Cholera sailor’s former home, Swansea

Link to Welsh translationLink to French translationCholera sailor’s former home, 66 Wind Street, Swansea

A sailor who lived in this building, now home to The Perch tapas restaurant and bar, was duped in 1893 into ferrying Arab pilgrims across the sea. A cholera outbreak killed him and hundreds of others. For other information on this building’s history, see the Footnotes.

The steamship Etna was mostly crewed by Swansea sailors, who thought their task was to fetch goods from North Africa. Two days after leaving Swansea, they learned that their freighter would be carrying human cargoes.

Despite the heat and lack of sanitation, the first two pilgrim voyages passed without mishap. Another 1,700 Arabs boarded in Jeddah and cholera soon broke out, killing the second engineer and a fireman.
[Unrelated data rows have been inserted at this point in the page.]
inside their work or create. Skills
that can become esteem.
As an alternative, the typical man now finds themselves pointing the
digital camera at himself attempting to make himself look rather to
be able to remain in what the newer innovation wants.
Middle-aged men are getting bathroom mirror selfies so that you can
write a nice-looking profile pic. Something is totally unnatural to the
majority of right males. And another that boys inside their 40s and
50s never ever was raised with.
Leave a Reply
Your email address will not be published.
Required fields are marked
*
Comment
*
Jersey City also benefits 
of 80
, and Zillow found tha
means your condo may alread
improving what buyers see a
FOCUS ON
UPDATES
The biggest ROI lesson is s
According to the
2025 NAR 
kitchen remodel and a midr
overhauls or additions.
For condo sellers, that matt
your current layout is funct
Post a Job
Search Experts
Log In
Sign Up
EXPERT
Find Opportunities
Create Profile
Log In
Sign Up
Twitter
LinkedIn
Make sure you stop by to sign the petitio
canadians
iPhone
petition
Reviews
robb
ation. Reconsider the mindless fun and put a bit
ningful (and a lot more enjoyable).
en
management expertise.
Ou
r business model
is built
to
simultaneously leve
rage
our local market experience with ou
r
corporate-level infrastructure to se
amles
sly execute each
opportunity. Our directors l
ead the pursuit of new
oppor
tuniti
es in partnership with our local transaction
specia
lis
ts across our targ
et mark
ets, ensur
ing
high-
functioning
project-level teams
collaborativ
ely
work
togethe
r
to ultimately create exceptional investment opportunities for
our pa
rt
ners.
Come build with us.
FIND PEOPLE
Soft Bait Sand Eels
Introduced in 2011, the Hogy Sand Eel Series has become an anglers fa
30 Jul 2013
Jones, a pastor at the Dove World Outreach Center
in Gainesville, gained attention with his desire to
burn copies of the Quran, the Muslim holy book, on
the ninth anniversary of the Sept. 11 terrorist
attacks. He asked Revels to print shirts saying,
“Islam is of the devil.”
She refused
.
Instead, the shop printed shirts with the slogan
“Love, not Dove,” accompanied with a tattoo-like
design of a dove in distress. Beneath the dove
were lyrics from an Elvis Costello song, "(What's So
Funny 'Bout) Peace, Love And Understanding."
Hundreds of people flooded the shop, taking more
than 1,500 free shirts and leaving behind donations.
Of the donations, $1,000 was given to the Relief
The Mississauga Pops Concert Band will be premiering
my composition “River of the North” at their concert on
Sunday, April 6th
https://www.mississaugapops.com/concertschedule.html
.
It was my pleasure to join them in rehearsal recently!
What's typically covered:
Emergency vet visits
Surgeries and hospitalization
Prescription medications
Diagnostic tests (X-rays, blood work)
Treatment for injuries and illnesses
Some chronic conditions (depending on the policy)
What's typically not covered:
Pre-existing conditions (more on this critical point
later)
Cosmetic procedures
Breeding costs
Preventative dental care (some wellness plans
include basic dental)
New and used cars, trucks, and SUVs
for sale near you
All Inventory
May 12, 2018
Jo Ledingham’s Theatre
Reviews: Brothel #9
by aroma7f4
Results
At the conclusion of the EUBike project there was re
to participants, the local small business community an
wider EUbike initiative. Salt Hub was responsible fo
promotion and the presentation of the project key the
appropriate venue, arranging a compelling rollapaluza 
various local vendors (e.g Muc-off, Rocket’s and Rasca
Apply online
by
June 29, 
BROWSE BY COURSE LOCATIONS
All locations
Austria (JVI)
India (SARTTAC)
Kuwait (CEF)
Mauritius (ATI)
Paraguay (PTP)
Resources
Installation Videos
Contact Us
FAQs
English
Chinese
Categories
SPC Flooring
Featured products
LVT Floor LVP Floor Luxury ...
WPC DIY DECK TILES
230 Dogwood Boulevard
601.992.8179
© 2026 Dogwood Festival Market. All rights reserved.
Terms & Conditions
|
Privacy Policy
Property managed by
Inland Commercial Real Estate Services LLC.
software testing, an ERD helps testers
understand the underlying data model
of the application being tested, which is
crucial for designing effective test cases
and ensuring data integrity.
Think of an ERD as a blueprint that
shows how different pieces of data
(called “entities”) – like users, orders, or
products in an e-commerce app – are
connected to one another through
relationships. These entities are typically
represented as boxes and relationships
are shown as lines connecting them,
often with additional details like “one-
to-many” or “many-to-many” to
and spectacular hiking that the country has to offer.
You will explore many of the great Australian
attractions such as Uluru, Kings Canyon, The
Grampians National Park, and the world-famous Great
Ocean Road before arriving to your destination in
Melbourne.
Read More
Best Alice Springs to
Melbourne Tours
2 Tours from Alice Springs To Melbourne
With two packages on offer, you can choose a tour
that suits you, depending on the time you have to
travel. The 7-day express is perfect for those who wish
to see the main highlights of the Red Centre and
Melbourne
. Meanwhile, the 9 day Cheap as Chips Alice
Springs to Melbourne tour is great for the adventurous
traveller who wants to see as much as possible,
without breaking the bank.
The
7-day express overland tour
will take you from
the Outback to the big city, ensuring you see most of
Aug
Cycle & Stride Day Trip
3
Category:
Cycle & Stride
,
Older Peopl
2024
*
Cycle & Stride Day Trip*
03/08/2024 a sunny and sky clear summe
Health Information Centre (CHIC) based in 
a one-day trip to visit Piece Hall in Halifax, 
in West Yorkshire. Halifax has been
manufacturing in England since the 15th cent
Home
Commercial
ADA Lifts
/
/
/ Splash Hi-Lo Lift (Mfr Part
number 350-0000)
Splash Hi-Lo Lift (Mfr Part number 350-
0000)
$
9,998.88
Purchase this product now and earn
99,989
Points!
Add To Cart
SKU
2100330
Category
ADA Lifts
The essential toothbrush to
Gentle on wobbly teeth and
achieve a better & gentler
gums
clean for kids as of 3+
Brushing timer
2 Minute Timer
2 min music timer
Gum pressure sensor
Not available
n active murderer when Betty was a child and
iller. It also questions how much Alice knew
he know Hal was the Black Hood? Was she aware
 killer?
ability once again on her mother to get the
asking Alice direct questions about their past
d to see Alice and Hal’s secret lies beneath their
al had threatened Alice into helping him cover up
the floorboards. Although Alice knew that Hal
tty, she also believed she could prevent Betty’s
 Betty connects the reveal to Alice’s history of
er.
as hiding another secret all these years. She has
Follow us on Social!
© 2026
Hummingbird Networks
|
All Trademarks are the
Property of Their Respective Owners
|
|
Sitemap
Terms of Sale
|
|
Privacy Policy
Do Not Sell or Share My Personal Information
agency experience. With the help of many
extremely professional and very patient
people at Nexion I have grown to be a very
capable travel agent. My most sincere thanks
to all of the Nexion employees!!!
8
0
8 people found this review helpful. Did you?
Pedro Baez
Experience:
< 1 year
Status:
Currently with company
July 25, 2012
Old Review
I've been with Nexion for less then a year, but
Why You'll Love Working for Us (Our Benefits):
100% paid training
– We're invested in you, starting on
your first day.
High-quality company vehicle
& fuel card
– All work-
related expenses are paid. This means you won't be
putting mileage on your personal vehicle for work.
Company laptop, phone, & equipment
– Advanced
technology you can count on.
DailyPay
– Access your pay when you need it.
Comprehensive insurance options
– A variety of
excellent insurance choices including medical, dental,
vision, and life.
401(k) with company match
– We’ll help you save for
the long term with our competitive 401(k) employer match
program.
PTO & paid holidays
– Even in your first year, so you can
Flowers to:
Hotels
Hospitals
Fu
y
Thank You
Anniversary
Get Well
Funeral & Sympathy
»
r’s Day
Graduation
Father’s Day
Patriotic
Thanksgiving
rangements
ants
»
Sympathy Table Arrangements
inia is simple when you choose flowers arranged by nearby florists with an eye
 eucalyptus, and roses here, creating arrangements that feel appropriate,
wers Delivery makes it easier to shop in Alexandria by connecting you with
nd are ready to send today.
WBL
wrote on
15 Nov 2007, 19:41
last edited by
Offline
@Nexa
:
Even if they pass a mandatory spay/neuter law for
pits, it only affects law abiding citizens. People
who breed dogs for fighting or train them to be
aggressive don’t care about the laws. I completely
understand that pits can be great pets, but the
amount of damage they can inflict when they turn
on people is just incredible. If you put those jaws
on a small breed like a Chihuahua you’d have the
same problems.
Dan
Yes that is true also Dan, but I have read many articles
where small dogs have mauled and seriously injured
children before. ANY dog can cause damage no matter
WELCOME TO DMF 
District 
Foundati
A survivor estimated that 200 Arabs died on the five-day voyage, which would have taken half that time with a healthy crew.

The disinfected ship returned to Jeddah for more pilgrims. Cholera returned, and this time William Caldwell, of 66 Wind Street, was among the victims. He was a 33-year-old fireman (his job was to maintain the ship’s boiler fire).

Despite having a depleted crew, the ship later took on 1,500 more pilgrims, destined for Beirut. Bodies could not be dumped overboard as the “death ship” passed along the Suez Canal. Instead the rotting bodies were hung over the ship’s sides from ropes, until the ship ran out of rope. The ship was barred from many ports. After a quarantine period it eventually took a load of iron ore to Stockton-on-Tees, arriving five months after the ship had left Swansea. Eight of the crew had died.

Postcode: SA1 1EQ     View Location Map

Website of The Perch tapas and cocktails venue

Tales of old Wind Street Tour Label Navigation previous buttonNavigation next button


Footnotes
: More about the building

In 1854, the shop at 66 Wind Street was occupied by chemist and druggist Charles T Wilson.

By the early 1890s, it had become a take-away food outlet. In 1891, Swansea’s Medical Officer of Health visited the premises after complaints about the “business of frying fish”. Proprietor John Morgan was ordered to use the “best practical means for abating such nuisance, or preventing or counteracting the effluvia arising therefrom”.

In the same year, a Morriston labourer called David Jones was convicted of stealing a cooked leg of pork from the shop’s counter. He had requested fried fish but Mrs Morgan refused to serve him because he was drunk. He ran off with the pork but was apprehended that evening, with the pork under his coat, by a policeman at Landore. Jones had the choice of paying a 40-shilling fine or serving a month in prison.